Üstünde uzun, pis, yalnız sokakların yağmuru…
odaların, merhabaların, gülücüklerin sıkıntısı
tramvayların, vapurların sıkıntısı
yitmiş aşkların, yitecek aşkların
aynı vazoların, aynı öğütlerin, aynı yasakların sıkıntısı.
yakalıyorum, öpüyorum, avutuyorum.
Karanlık etini kemiriyor,
vaktimiz kısa,
düşlerimizi kolluyorlar durmadan
durmadan kovuşturuyorlar.
Mendilimi ıslatıp alnına koyduğum
suyundan içtiğimiz hayat çeşmeyi,
yalnız – geceler boyu uzanan kadını bakırlarda
durmadan horluyorlar.
Geyiğim, saklım benim.
bakma arkana, ne olur, aldırma,
onulmazlığımızdan büyük yapılar kurduk
horlandıkça aşkımız, derya.
Vaktimiz kısa,
karıncalara, rüzgârlara, sulara dokunmak
uyanan toprakları bilmek gerekiyor.
Ormanlar görmüş dolunayın tılsımını
ağlamayı utanmadan
dövüşmeyi bilmek
tırnaklarınla tutunmayı bilmek gerekiyor
aşağılandığımızı, kollandığımızı bilmek gerekiyor.
Kapa tunç kapılarını gece
soğukta, kırgın, parasız milyon kişi.
Geyiğim, saklım benim,
ölüm dayanmadan kapıya
sev, öp, yitir beni.
15 Haziran 1958
———-
GEÇ SAAT
Yorgundu.

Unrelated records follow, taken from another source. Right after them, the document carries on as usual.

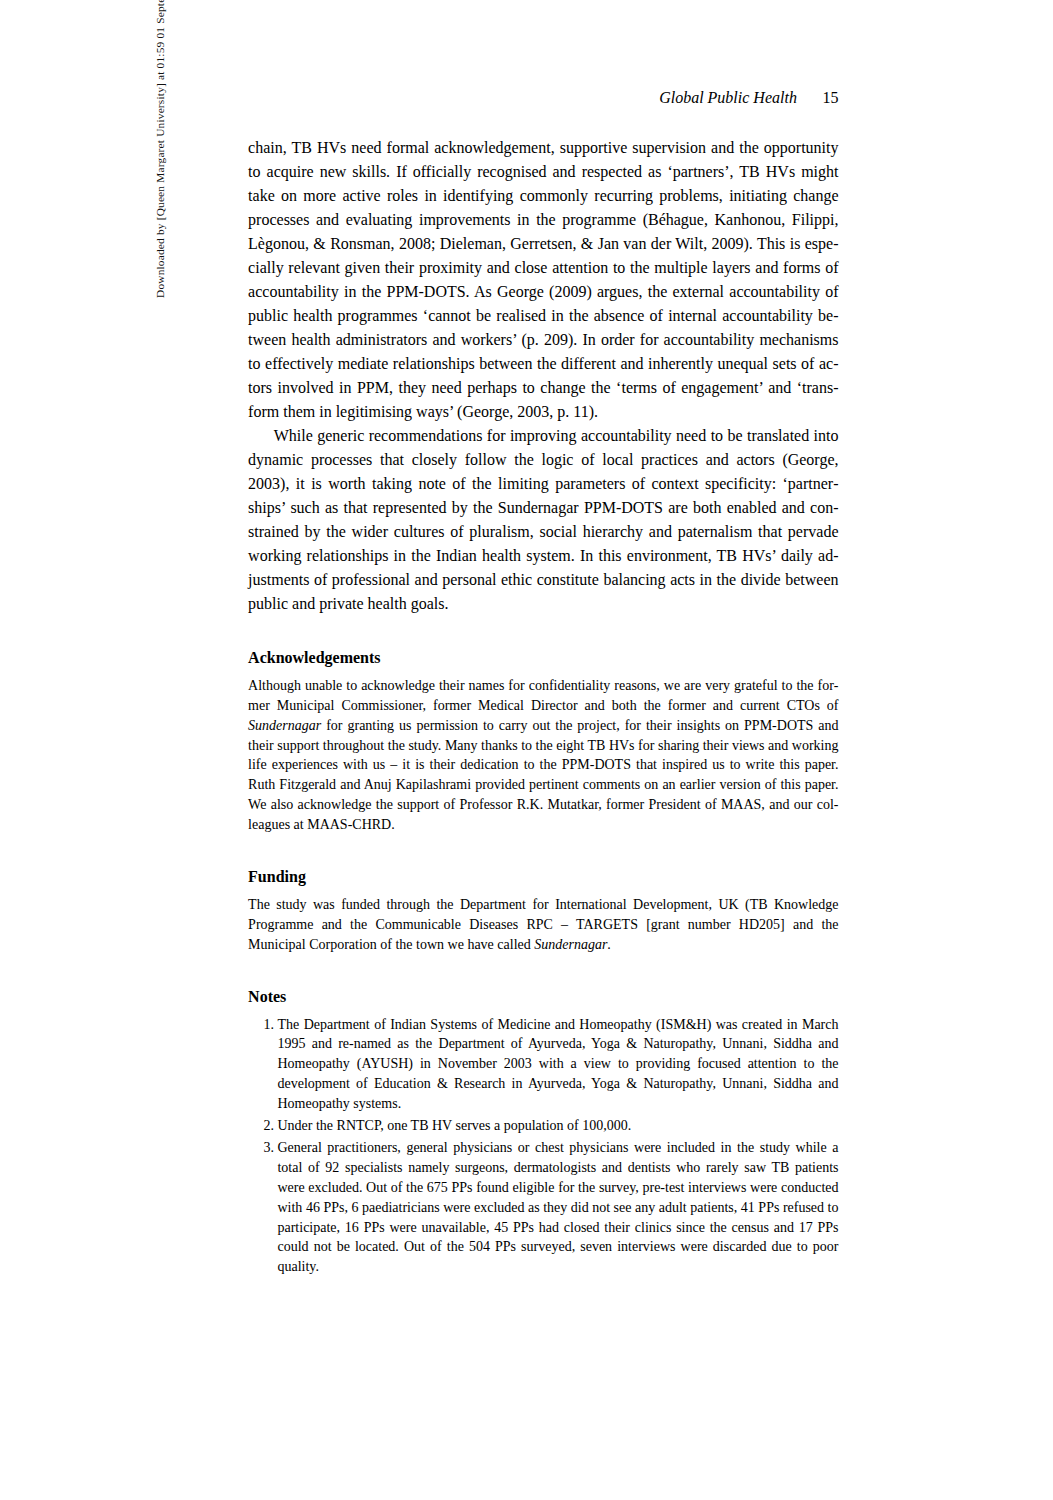Downloaded by [Queen Margaret University] at 01:59 01 September 2014
Global Public Health 15
chain, TB HVs need formal acknowledgement, supportive supervision and the opportunity to acquire new skills. If officially recognised and respected as ‘partners’, TB HVs might take on more active roles in identifying commonly recurring problems, initiating change processes and evaluating improvements in the programme (Béhague, Kanhonou, Filippi, Lègonou, & Ronsman, 2008; Dieleman, Gerretsen, & Jan van der Wilt, 2009). This is especially relevant given their proximity and close attention to the multiple layers and forms of accountability in the PPM-DOTS. As George (2009) argues, the external accountability of public health programmes ‘cannot be realised in the absence of internal accountability between health administrators and workers’ (p. 209). In order for accountability mechanisms to effectively mediate relationships between the different and inherently unequal sets of actors involved in PPM, they need perhaps to change the ‘terms of engagement’ and ‘transform them in legitimising ways’ (George, 2003, p. 11).
While generic recommendations for improving accountability need to be translated into dynamic processes that closely follow the logic of local practices and actors (George, 2003), it is worth taking note of the limiting parameters of context specificity: ‘partnerships’ such as that represented by the Sundernagar PPM-DOTS are both enabled and constrained by the wider cultures of pluralism, social hierarchy and paternalism that pervade working relationships in the Indian health system. In this environment, TB HVs’ daily adjustments of professional and personal ethic constitute balancing acts in the divide between public and private health goals.
Acknowledgements
Although unable to acknowledge their names for confidentiality reasons, we are very grateful to the former Municipal Commissioner, former Medical Director and both the former and current CTOs of Sundernagar for granting us permission to carry out the project, for their insights on PPM-DOTS and their support throughout the study. Many thanks to the eight TB HVs for sharing their views and working life experiences with us – it is their dedication to the PPM-DOTS that inspired us to write this paper. Ruth Fitzgerald and Anuj Kapilashrami provided pertinent comments on an earlier version of this paper. We also acknowledge the support of Professor R.K. Mutatkar, former President of MAAS, and our colleagues at MAAS-CHRD.
Funding
The study was funded through the Department for International Development, UK (TB Knowledge Programme and the Communicable Diseases RPC – TARGETS [grant number HD205] and the Municipal Corporation of the town we have called Sundernagar.
Notes
The Department of Indian Systems of Medicine and Homeopathy (ISM&H) was created in March 1995 and re-named as the Department of Ayurveda, Yoga & Naturopathy, Unnani, Siddha and Homeopathy (AYUSH) in November 2003 with a view to providing focused attention to the development of Education & Research in Ayurveda, Yoga & Naturopathy, Unnani, Siddha and Homeopathy systems.
Under the RNTCP, one TB HV serves a population of 100,000.
General practitioners, general physicians or chest physicians were included in the study while a total of 92 specialists namely surgeons, dermatologists and dentists who rarely saw TB patients were excluded. Out of the 675 PPs found eligible for the survey, pre-test interviews were conducted with 46 PPs, 6 paediatricians were excluded as they did not see any adult patients, 41 PPs refused to participate, 16 PPs were unavailable, 45 PPs had closed their clinics since the census and 17 PPs could not be located. Out of the 504 PPs surveyed, seven interviews were discarded due to poor quality.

Düş görürken
– ölmüş müydü ölüyor muydu?
fidana dokunduğu an açıvermişti gonca –
elinden düştü kitap
kalem de
Şuydu altını çizdiği cümle:
Kierkegaard’tan,
“Üzüntüm, kâl’amdır benim”
———-
KAÇARIMIZ YOK BİZİM
Uzun boyluyum jandarma
avcunun sıcaklığı kadar uzun.
Birikmiş hüzünlerin vardır elbet
armağan et onları bana.
Bursa işi havlular dokurum hüzünden
su veririm hançerin çeliğine,
herkes ustasıdır bu işin
katmerli gül gibi gezdirilir
hüzün her yerinde memleketin.
Hemşeriyiz bir bakıma, durma anlat
Fırat üstündeki dolunayı anımsa,
kıtlık yılından imbiklediğin türkü
bir tasviriydi ki ağbinin
kan sızıyordu şakağından suya.
Uzun boyluyum
su ve kan kadar
Duramam gezginlik de var huyumda
yağmur yemeden yetişirim
Sapanca’nın kirazına.
Lezzetli olur sazanları
gel otur bir rakı içelim.
Kasım, aralık derken
dayanır bahar gürültüyle kapıya
ardından kırmızı mühürlü tezkeren.
Ucuz olur Mahmutpaşa’dan al kasketini
bir de fotoğraf çektir Yeni Cami’nin orda
ayırma güvercinlerden gözlerini,
sevdalı bir kuştur
ölümün karşıtıdır güvercin.
Otur şöyle rahatça
kaçacak yer yok memleketten başka,
burda olmazsa Siirt’te
inerim ki toz içinde otobüsten
çeşmede mendilini ıslatıyordu ki yaz
şıp diye Gevaş’ta bulursun
Umarımız, kaçarımız yok bizim,
ne çok yağmur yağacak damlara
ayak uykusunda sıçratacak
çığ düşmüş gibi yankılanan
bir arkadaşın kanayan sesi.
Acılar irdeleyecek
acılar bileceyek bizi
Sen herhalde Keban’da işçi olursun.
(Sürdürülen Bir Şarkının Tarihi)
——-
KAÇ KİŞİYİZ KENDİMİZDE
Pavese, Malcolm Lowry. İkizlerim.
Gece de sonsuz değil
kötülük de. Ben de denedim.
Lav fokurdarken, gidip geldim
delilikleri. Bin vampir besledim
şuramdaki inde. Sövdüm
ve şehvetle öptüm her Meleği;
Ah! Bilemedim
kaç kişiyiz kendimizde.
Karabasanlar yaşattım
beni sevenlere,
bir hataydım, besbelli.
İçimdeki ölümden
içimdeki ölümden
içimdeki ölümden ürettim her şeyi.
———
BEŞ KURUŞA AŞK ŞARKILARI
Bir yalnızlık büyütürdüm saksıda,
kalandı çok eski günlerden
bir bana yetsin, hıncımı arttırsın,
aşkımı pekiştirsin diye sevince.
Günüydü, gelip durdu hüznümün önünde,
gidilmemiş bir saklı deniz sandım.
Kıpırdamazdı yapraklar, geceyle
tüketirdi çiçeği, kuşu sevdiremeyen konyak.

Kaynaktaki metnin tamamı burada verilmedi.